Eine radikal andere Wirtschaftspolitik ist notwendig
Von Heinz-J. Bontrup

Der ökonomische Befund ist klar. Die schwerste Weltwirtschaftskrise seit 80 Jahren und in Folge die „Eurokrise“ wurden originär durch eine zuvor noch nie da gewesene weltweit umgesetzte neoliberale Umverteilung von Einkommen und Vermögen zu den eh schon Reichen verursacht. Überall verfielen die Lohnquoten und stiegen die Profitquoten.

Die dadurch immer mehr ausfallende Nachfrage nach Konsum- und Investitionsgütern, verbunden mit hoher Arbeits-losigkeit und einem Anstieg der Armutszahlen, musste zur Aufrechterhaltung des Systems durch Staatsnachfrage und Sozialleistungen sowie durch Privatkredite kompensiert werden. Gerne gaben die Reichen ihr Vermögen, für das sie auch noch immer weniger Steuern zahlten, den zuvor ausge-beuteten ArbeitnehmerInnen und den Staaten als verzinsten Kredit zurück. So stiegen parallel das hochkonzentrierte Vermögen und die Schulden nicht nur in den öffentlichen Haushalten unaufhaltsam an. Dringend ist hier auch eine Diskussion über eine enorm hohe Verschuldung privater Haushalte zu führen.

Kapitalmärkte wurden dereguliert

Damit die Vermögenden sich möglichst weltweit ungehin­dert ihre Schuldner suchen konnten, wurden von der Politik die Kapitalmärkte dereguliert und von den Managern über Kredithebel („Leverage-Effekte“) in einem Shareholder-value-Wahn die Verschuldungsgrade in der Wirtschaft auf die Spitze getrieben. Schließlich musste noch der „Dritt­klassige“ Schuldner über „Subprime-Kredite“, insbesondere in den USA, her, sonst wäre schon viel früher das System kollabiert.

* [QUELLDATENSÄTZE]:

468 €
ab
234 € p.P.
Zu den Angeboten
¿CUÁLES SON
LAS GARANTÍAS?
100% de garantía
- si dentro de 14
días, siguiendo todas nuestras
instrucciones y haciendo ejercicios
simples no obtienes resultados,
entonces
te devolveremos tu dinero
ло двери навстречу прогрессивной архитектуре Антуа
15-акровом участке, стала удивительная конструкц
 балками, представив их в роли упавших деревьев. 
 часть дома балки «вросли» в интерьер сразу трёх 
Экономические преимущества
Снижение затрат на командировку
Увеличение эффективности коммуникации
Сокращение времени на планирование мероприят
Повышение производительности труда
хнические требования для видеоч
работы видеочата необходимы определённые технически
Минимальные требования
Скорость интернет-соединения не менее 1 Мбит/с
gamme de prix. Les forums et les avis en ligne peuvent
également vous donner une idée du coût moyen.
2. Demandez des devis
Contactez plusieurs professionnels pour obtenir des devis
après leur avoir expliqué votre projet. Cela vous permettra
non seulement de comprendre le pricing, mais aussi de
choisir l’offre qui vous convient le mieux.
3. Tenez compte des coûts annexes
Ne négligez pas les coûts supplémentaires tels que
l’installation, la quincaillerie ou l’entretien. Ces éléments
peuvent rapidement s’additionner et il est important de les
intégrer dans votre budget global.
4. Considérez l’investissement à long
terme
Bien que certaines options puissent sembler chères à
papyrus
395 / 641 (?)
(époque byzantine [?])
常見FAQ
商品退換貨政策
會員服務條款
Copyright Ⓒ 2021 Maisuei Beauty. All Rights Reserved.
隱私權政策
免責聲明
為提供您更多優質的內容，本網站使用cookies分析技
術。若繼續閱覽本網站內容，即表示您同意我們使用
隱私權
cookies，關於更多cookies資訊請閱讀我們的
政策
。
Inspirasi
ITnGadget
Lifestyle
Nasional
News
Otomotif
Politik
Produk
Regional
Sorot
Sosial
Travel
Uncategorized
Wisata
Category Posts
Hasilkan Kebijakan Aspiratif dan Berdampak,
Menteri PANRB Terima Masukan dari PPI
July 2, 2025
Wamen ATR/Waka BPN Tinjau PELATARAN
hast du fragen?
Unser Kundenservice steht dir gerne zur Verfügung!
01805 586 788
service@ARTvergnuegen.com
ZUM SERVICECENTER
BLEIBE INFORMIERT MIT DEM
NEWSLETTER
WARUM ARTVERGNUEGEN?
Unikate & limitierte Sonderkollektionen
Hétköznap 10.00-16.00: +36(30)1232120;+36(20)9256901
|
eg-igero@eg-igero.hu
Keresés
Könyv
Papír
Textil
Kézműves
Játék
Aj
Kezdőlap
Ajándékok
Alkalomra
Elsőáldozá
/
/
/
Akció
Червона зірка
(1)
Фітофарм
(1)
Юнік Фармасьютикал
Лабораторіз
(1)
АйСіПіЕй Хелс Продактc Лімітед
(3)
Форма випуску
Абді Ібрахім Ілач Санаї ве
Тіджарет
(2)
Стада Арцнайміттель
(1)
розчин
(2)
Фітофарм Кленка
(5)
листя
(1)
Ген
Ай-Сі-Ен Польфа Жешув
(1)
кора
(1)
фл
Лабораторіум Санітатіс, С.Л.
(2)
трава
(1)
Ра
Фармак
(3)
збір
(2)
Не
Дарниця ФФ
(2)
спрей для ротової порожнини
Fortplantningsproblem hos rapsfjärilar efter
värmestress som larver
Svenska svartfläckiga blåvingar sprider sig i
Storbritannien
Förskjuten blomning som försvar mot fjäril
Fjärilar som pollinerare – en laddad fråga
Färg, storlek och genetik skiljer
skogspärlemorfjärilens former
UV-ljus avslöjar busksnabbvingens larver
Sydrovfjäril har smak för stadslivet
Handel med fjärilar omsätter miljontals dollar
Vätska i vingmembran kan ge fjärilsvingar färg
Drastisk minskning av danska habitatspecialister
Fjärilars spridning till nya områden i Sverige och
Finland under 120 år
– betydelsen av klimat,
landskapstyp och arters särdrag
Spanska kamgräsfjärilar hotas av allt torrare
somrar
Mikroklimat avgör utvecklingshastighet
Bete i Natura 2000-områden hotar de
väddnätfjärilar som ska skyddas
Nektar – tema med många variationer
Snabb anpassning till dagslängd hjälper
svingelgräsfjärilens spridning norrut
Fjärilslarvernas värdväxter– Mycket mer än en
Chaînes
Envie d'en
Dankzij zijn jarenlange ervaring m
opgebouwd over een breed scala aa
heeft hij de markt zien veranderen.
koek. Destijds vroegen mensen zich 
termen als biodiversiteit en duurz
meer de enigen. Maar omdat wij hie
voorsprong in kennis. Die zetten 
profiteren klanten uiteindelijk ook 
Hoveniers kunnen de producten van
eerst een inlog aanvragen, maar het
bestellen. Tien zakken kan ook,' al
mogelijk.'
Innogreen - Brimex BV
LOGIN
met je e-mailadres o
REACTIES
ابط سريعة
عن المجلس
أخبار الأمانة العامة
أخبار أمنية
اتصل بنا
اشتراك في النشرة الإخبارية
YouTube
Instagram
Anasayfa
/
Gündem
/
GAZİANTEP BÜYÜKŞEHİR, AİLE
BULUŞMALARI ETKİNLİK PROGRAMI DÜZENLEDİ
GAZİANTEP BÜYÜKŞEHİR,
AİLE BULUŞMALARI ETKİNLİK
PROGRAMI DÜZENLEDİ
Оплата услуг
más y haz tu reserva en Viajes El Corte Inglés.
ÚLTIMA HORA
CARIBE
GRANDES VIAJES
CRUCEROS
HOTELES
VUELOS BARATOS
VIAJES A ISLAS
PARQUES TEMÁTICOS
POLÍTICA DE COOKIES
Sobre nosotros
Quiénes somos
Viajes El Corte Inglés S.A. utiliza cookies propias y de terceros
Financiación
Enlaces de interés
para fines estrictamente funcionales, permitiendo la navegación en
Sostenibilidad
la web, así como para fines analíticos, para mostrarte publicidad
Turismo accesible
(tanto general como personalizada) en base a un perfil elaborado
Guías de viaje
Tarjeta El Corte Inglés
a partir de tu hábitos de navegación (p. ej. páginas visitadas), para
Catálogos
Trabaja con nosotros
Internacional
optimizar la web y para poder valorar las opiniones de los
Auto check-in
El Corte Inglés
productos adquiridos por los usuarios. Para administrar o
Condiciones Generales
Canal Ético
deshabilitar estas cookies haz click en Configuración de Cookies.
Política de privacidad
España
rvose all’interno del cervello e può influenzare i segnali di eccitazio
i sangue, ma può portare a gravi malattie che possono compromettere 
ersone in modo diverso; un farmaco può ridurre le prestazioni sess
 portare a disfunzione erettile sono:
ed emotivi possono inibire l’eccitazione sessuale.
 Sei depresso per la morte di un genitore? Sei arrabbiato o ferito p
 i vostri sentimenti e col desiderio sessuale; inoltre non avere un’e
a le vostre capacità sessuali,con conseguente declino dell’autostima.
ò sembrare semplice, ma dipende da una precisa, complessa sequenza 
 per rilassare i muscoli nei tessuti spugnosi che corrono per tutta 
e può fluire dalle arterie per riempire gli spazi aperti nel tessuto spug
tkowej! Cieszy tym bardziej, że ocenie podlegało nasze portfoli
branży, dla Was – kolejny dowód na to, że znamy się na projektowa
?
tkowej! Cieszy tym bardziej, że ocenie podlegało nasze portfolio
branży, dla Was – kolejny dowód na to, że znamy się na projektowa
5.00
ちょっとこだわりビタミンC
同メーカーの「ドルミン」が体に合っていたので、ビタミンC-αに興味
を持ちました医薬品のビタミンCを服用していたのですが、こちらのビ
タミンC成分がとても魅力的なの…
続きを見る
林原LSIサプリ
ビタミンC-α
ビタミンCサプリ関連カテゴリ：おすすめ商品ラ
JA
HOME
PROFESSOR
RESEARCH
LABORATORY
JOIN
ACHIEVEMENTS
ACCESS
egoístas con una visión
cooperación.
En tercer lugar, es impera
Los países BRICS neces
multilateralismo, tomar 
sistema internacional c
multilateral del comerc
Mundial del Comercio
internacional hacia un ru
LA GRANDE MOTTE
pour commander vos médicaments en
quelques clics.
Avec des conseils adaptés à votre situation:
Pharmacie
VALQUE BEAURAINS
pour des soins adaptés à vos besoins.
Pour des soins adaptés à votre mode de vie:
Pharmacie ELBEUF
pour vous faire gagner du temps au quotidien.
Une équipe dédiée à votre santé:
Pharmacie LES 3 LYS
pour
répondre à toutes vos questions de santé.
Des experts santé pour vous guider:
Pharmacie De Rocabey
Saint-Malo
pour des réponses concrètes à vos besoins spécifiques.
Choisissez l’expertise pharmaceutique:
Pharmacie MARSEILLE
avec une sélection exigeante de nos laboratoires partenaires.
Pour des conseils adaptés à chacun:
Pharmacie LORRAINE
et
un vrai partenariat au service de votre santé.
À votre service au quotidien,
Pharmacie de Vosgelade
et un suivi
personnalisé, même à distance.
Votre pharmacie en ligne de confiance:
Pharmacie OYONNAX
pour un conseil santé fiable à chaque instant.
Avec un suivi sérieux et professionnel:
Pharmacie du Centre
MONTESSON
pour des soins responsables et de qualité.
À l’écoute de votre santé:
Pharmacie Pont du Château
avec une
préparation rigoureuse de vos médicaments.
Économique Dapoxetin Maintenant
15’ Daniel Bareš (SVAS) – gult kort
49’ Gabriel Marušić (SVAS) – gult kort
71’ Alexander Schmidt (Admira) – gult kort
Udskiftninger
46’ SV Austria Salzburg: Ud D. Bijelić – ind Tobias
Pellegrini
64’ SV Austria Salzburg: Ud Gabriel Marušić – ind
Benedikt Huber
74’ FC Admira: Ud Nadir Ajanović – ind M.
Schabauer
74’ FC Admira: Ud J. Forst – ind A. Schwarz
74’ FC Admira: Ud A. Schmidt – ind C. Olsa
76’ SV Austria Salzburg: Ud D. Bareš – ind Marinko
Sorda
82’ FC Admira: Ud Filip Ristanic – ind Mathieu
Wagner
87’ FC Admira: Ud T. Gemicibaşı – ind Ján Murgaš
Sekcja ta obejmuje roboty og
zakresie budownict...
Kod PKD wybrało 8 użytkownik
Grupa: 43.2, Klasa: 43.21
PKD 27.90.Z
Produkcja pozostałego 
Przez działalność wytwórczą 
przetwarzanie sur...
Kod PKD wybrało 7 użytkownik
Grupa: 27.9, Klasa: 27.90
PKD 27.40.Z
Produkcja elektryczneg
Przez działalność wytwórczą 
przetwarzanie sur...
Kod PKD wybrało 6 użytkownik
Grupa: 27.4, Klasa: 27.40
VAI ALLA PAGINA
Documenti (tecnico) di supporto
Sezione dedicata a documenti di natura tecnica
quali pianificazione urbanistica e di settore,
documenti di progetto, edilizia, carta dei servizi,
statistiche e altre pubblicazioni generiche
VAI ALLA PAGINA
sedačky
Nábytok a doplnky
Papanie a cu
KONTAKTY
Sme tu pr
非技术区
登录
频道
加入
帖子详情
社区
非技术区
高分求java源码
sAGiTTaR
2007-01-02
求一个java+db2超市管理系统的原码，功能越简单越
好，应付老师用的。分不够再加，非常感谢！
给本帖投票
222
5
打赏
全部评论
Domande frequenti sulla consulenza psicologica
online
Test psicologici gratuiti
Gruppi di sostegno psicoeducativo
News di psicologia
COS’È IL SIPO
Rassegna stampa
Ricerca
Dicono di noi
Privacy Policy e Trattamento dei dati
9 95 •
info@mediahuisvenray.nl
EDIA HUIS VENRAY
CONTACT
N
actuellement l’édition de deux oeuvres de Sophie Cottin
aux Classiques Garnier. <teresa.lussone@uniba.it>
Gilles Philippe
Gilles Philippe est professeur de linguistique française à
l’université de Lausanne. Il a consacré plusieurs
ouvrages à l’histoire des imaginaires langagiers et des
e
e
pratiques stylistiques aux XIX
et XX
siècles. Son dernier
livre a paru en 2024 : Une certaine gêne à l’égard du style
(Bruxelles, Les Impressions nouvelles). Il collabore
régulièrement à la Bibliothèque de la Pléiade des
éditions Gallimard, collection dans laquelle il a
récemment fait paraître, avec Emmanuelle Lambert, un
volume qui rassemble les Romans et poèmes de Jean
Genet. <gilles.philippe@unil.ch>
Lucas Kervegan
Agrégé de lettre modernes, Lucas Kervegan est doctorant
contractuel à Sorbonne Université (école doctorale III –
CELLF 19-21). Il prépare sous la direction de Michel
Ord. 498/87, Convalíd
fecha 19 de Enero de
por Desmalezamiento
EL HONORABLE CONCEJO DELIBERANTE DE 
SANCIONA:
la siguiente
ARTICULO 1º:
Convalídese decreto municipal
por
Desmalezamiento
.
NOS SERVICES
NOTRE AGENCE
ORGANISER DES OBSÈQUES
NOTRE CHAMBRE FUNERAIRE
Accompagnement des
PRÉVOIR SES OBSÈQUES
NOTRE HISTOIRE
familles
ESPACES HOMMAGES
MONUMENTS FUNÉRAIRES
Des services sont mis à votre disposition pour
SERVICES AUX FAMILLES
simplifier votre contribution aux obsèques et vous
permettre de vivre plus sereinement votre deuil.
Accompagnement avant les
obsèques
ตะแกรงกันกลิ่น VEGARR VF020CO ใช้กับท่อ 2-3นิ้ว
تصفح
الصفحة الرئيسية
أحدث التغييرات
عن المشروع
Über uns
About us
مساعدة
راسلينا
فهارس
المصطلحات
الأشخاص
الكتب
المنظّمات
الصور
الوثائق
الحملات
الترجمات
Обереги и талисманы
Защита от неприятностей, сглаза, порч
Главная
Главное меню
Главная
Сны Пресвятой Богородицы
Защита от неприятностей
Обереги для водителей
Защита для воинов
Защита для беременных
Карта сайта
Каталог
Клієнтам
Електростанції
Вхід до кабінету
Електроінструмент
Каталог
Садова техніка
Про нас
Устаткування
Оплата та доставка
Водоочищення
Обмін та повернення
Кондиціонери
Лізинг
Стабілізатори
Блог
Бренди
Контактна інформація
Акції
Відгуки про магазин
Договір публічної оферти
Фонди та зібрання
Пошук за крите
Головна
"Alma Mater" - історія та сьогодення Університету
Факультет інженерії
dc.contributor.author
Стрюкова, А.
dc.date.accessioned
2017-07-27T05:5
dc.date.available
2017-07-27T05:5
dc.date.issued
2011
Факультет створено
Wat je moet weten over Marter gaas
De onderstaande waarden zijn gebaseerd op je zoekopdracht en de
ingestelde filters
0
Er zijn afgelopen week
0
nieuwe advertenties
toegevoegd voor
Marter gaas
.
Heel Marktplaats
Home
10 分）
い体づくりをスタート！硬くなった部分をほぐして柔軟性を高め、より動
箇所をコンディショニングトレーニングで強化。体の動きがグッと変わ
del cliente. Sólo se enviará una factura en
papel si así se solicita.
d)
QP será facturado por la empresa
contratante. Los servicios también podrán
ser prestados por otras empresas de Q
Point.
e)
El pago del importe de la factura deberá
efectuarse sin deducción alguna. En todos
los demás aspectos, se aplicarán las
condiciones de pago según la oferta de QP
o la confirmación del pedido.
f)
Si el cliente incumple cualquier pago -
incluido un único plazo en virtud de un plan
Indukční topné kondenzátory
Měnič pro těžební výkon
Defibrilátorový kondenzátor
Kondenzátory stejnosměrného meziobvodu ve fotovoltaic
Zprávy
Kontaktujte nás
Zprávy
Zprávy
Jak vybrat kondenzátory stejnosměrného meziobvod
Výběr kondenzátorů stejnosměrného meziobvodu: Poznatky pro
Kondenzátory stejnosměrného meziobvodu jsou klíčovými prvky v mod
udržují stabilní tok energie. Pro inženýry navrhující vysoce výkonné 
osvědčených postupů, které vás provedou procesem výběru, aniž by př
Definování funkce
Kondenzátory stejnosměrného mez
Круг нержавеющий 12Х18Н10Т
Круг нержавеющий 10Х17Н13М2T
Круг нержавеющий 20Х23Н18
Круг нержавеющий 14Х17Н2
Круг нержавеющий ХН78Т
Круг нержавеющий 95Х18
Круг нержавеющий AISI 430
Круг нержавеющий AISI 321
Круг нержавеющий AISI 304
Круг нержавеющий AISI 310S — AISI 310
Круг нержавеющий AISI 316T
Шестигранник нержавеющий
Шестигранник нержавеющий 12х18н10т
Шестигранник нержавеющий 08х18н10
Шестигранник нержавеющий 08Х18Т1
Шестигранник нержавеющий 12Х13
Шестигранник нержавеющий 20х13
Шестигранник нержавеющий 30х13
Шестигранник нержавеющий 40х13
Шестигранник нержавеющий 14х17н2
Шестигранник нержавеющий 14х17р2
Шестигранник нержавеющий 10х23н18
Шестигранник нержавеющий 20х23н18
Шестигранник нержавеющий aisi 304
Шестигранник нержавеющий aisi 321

* [AUFGABE 1]:
Was wurde laut dem Auszug zur Wirtschaftspolitik von der Politik dereguliert, damit die Vermögenden weltweit ungehindert ihre Schuldner suchen konnten?
* [AUFGABE 2]:
Bearbeiten Sie die Datensätze beginnend an ihrem Anfang und endend mit der Zeile, die „3. Tenez compte des coûts annexes“ enthält: Ersetzen Sie „Zu den Angeboten“ durch „Zu allen Angeboten“, und geben Sie nur diese Zeilen ansonsten unverändert wieder.
Der Auszug und die Datensätze sind voneinander unabhängiges Material.

* [LÖSUNG 1]:
Die Kapitalmärkte.

* [LÖSUNG 2]:
468 €
ab
234 € p.P.
Zu allen Angeboten
¿CUÁLES SON
LAS GARANTÍAS?
100% de garantía
- si dentro de 14
días, siguiendo todas nuestras
instrucciones y haciendo ejercicios
simples no obtienes resultados,
entonces
te devolveremos tu dinero
ло двери навстречу прогрессивной архитектуре Антуа
15-акровом участке, стала удивительная конструкц
 балками, представив их в роли упавших деревьев. 
 часть дома балки «вросли» в интерьер сразу трёх 
Экономические преимущества
Снижение затрат на командировку
Увеличение эффективности коммуникации
Сокращение времени на планирование мероприят
Повышение производительности труда
хнические требования для видеоч
работы видеочата необходимы определённые технически
Минимальные требования
Скорость интернет-соединения не менее 1 Мбит/с
gamme de prix. Les forums et les avis en ligne peuvent
également vous donner une idée du coût moyen.
2. Demandez des devis
Contactez plusieurs professionnels pour obtenir des devis
après leur avoir expliqué votre projet. Cela vous permettra
non seulement de comprendre le pricing, mais aussi de
choisir l’offre qui vous convient le mieux.
3. Tenez compte des coûts annexes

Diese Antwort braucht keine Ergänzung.